Nutch教程中文翻譯1(官方教程,中英對照)——Nutch的編譯、安裝和簡單運行

本教程是Nutch官方教程的翻譯,採用逐段翻譯的方法,並加上自己的解釋。

本文由精簡導航提供。

本文原版發佈在CSDN博客精簡導航,並且文章在持續修改和更新。其他網站出現皆爲轉載,轉載的文章不一定完整。請瀏覽原網頁

本教程雖然是Nutch 1.x的教程,但是官網上Nutch2.x的教程只是告訴我們怎麼去配置一些新特性。Nutch2.x的基礎教程,仍在在本教程中。


Introduction

Apache Nutch is an open source Web crawler written in Java. By using it, we can find Web page hyperlinks in an automated manner, reduce lots of maintenance work, for example checking broken links, and create a copy of all the visited pages for searching over. That’s where Apache Solr comes in. Solr is an open source full text search framework, with Solr we can search the visited pages from Nutch. Luckily, integration between Nutch and Solr is pretty straightforward as explained below.

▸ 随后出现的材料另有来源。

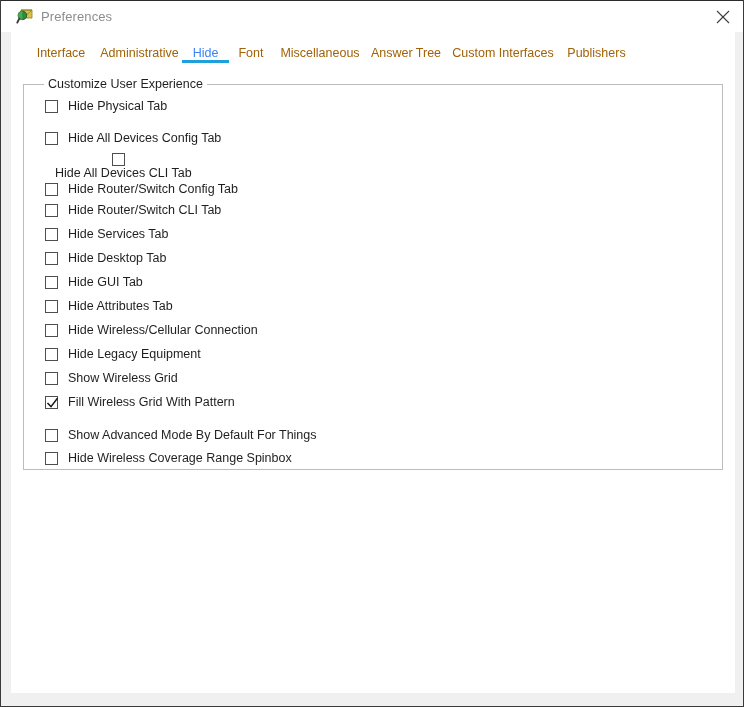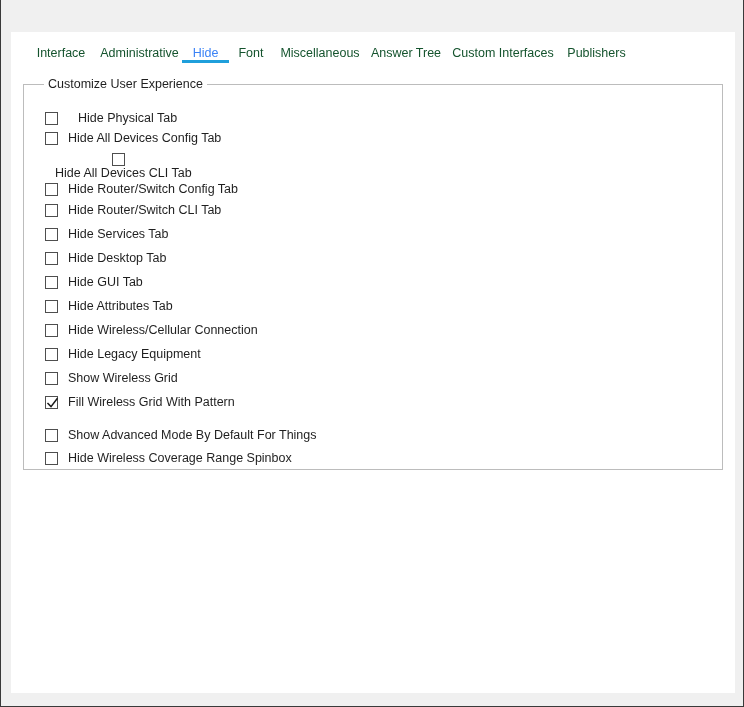--- a/index.html
+++ b/index.html
@@ -86,21 +86,21 @@
     top: 0;
     width: 724px;
     height: 36px;
     background: #ffffff;
   }
   .tab {
     position: absolute;
     top: 0;
     height: 36px;
     font-size: 12.5px;
-    color: #14532d;
+    color: #a16207;
     white-space: nowrap;
     cursor: default;
     padding-top: 14px;
     box-sizing: border-box;
   }
   .tab.active { color: #3b82f6; }
   .tab .underline {
     position: absolute;
     left: 0;
     right: 0;
@@ -193,20 +193,44 @@
     width: 9px;
     height: 675px;
     background: #f0f0f0;
   }
 </style>
 </head>
 <body>
 
 <div class="window">
 
+  <div class="titlebar">
+
+    <span class="title-icon">
+      <svg width="18" height="18" viewBox="0 0 18 18">
+
+        <polygon points="5,2 16,2 16,10 5,10" fill="#d9c44a" stroke="#8a7c20" stroke-width="0.8"></polygon>
+        <polygon points="5,2 10.5,7 16,2" fill="none" stroke="#8a7c20" stroke-width="0.8"></polygon>
+
+        <circle cx="6.4" cy="7.4" r="4.3" fill="#2f8a3d" stroke="#1d5b28" stroke-width="0.9"></circle>
+        <path d="M6.4 3.1 A4.3 4.3 0 0 0 6.4 11.7 Z" fill="#4aa855"></path>
+
+        <line x1="3.4" y1="10.4" x2="1.3" y2="14.6" stroke="#3a3a3a" stroke-width="1.9" stroke-linecap="round"></line>
+      </svg>
+    </span>
+
+    <span class="title-text">Preferences</span>
+
+    <div class="close-btn">
+      <svg width="14" height="14" viewBox="0 0 14 14">
+        <line x1="1" y1="1" x2="13" y2="13" stroke="#3d3d3d" stroke-width="1.1"></line>
+        <line x1="13" y1="1" x2="1" y2="13" stroke="#3d3d3d" stroke-width="1.1"></line>
+      </svg>
+    </div>
+  </div>
 
   <div class="left-strip"></div>
   <div class="right-strip"></div>
   <div class="bottom-strip"></div>
 
   <div class="content-panel">
 
     <div class="tabbar">
         <div class="tab" style="left: 18px; width: 64px; text-align: center;"><span>Interface</span></div>
         <div class="tab" style="left: 80px; width: 97px; text-align: center;"><span>Administrative</span></div>
@@ -214,21 +238,21 @@
         <div class="tab" style="left: 216px; width: 48px; text-align: center;"><span>Font</span></div>
         <div class="tab" style="left: 260px; width: 98px; text-align: center;"><span>Miscellaneous</span></div>
         <div class="tab" style="left: 354px; width: 82px; text-align: center;"><span>Answer Tree</span></div>
         <div class="tab" style="left: 550px; width: 71px; text-align: center;"><span>Publishers</span></div>
         <div class="tab" style="left: 437px; width: 110px; text-align: center;"><span>Custom Interfaces</span></div>
       </div>
 
     <div class="groupbox">
       <div class="groupbox-title">Customize User Experience</div>
       <div class="cb-list">
-          <div class="cb-row" style="top: 24px; gap: 10px;">
+          <div class="cb-row" style="top: 12px;">
             <span class="cb-box"></span>
             <span class="cb-label">Hide Physical Tab</span>
           </div>
           <div class="cb-row" style="top: 44px;">
             <span class="cb-box"></span>
             <span class="cb-label">Hide All Devices Config Tab</span>
           </div>
           <div class="cb-row" style="top: 68px; flex-direction: column;">
             <span class="cb-box"></span>
             <span class="cb-label">Hide All Devices CLI Tab</span>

Apache Nutch supports Solr out-the-box, greatly simplifying Nutch-Solr integration. It also removes the legacy dependence upon both Apache Tomcat for running the old Nutch Web Application and upon Apache Lucene for indexing. Just download a binary release from here.


簡介

Apache Nutch是一個開源的JAVA網絡爬蟲。Nutch會幫我們自動管理超鏈接信息,大大減少了維護的時間,比如檢測損壞的鏈接、對已訪問的頁面做副本,提交給搜索引擎。

Solr是一個開源的全文本搜索框架。我們可以通過Solr來搜索Nutch爬取的網頁。慶幸的是,集成Nutch和Solr是非常簡單的。

Apache Nutch支持Solr的out-the-box,大大簡化了Nutch和Solr的集成。現在的版本移除了老版本中,利用tomcat和lucene進行索引的模塊。


非官方註釋:

1.Nutch是一個網絡爬蟲,在搜索引擎中負責爬取網頁,同時自動維護網頁的URL信息,例如相同網頁去重、網頁定時更新、網頁重定向。

2.現在版本的Nutch本身並不具有搜索功能,但是可以自動向搜索服務器提交爬取的網頁。搜索服務器,例如Solr,是另一個開源項目,需要自己下載。

3.可以通過Nutch自帶的命令,來控制Nutch是否將網頁提交給索引服務器。

4.Nutch雖然是優秀的分佈式爬蟲框架,但是它的所有設計,都是爲了搜索引擎服務的。在hadoop上用map-reduce框架開發,並不是很適合做數據抽取的業務。如果你的業務是做數據抽取(精抽取),而不是搜索引擎。不一定要選用Nutch。



Requirements


運行環境需求:

         Unix(linux),或者裝有Cygwin的Windows

          JDK1.5及以上

          Apache Ant


非官方註釋:

         1.強烈建議在Linux/unix上,進行Nutch的開發。如果沒有Linux,建議在windows上裝linux虛擬機。

         2.Apache Ant非常必要。Nutch的整個編譯過程是通過一個叫build.xml的配置文件來控制的。這個配置文件要有Ant纔可以運行。Nutch官方源碼沒有提供Eclipse的配置文件,所以Eclipse不能直接編譯Nutch。雖然可以利用Apache Ant將官方源碼,轉換成Eclipse工程,但是這樣並不是很好。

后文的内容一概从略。